Experimental Physics and Industrial Control System
On 1/24/19 9:56 AM, Johnson, Andrew N. via Core-talk wrote:
> If there's a fix for this I suspect it belongs in dbDbLink.c's processTarget() routine. In the actions for the case 'else if (psrc->putf)' we know that pdst->pact is true so the destination record is busy, but maybe if pdst->putf is also true we should *not* set pdst->rpro, since it might be in our calling chain. Unfortunately pdst->putf might be true because it's in someone else's calling chain (in which case we probably *should* set pdst->rpro), but we currently have no way of distinguishing those two cases.
I think the fundamental issue is that PACT!=0 can mean two things.
Either async processing is in progress, or synchronous (recursive)
processing is in progress.
Seems like the best course is for dbProcess() and processTarget()
to keep track of which records are being recursed into.
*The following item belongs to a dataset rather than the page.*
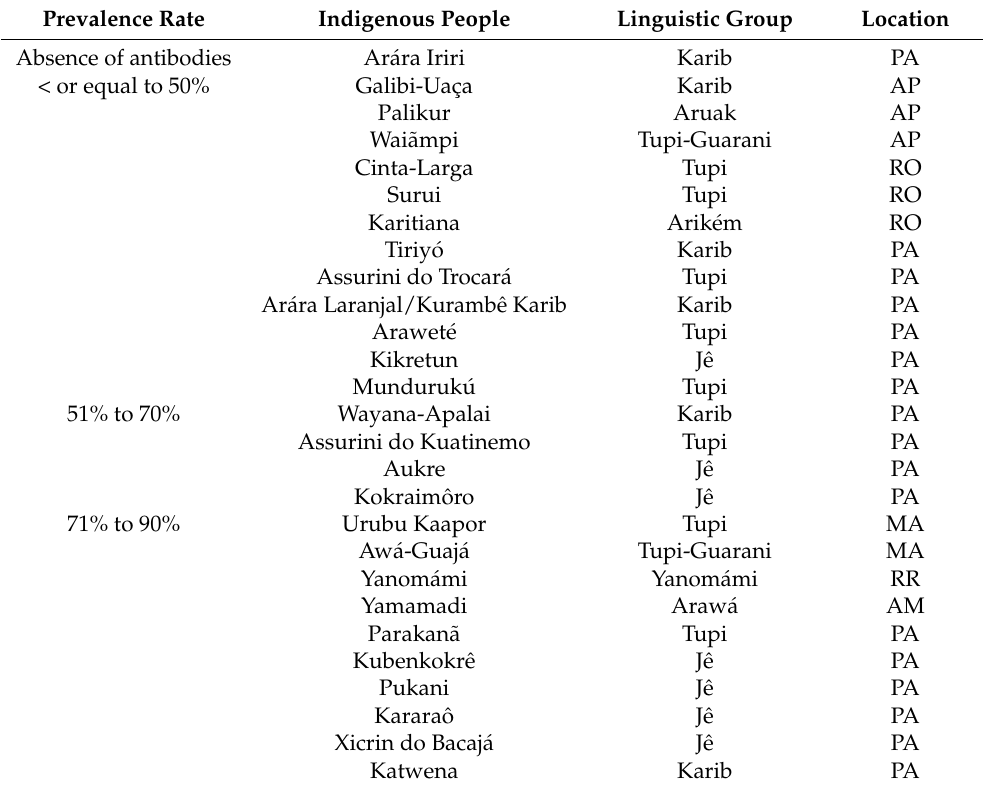
Table 1. Prevalence range of antibodies (IgG) to the genus Chlamydia among indigenous peoples from the Amazon region of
> I could see of a way around this by storing an identifier in the PUTF and RPRO fields which would let us see that (I'd make the PUTF and RPRO fields into DBF_LONG and use an atomic counter to generate a unique ID for each source put).
I was thinking of using a stack address, or maybe epicsThread*, from the thread which is doing
the processing. Not really fundamentally different from a global counter, though maybe easier
to debug. This would be set and cleared by dbProcess().
I'm not sure about hijacking the existing flag fields. Maybe add a new field in dbCommonPvt?